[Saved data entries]

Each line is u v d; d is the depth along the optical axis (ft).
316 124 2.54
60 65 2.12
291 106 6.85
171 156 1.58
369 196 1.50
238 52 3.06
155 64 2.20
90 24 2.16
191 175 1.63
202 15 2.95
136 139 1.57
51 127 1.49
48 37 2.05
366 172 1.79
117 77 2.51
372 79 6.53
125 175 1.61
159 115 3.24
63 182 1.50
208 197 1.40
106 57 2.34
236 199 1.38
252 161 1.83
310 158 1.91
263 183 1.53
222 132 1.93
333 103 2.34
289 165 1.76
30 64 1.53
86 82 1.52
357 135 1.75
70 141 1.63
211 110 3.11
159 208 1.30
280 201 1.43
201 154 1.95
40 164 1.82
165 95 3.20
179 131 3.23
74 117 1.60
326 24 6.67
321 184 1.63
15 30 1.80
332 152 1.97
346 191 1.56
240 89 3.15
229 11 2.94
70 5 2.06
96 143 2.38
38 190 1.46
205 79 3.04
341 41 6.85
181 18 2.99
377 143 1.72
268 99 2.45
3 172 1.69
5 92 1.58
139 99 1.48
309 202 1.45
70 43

■ **Problem requirements**
Repeat each record exactly. Omit nothing.

■ **Exercise result**
Each line is u v d; d is the depth along the optical axis (ft).
316 124 2.54
60 65 2.12
291 106 6.85
171 156 1.58
369 196 1.50
238 52 3.06
155 64 2.20
90 24 2.16
191 175 1.63
202 15 2.95
136 139 1.57
51 127 1.49
48 37 2.05
366 172 1.79
117 77 2.51
372 79 6.53
125 175 1.61
159 115 3.24
63 182 1.50
208 197 1.40
106 57 2.34
236 199 1.38
252 161 1.83
310 158 1.91
263 183 1.53
222 132 1.93
333 103 2.34
289 165 1.76
30 64 1.53
86 82 1.52
357 135 1.75
70 141 1.63
211 110 3.11
159 208 1.30
280 201 1.43
201 154 1.95
40 164 1.82
165 95 3.20
179 131 3.23
74 117 1.60
326 24 6.67
321 184 1.63
15 30 1.80
332 152 1.97
346 191 1.56
240 89 3.15
229 11 2.94
70 5 2.06
96 143 2.38
38 190 1.46
205 79 3.04
341 41 6.85
181 18 2.99
377 143 1.72
268 99 2.45
3 172 1.69
5 92 1.58
139 99 1.48
309 202 1.45
70 43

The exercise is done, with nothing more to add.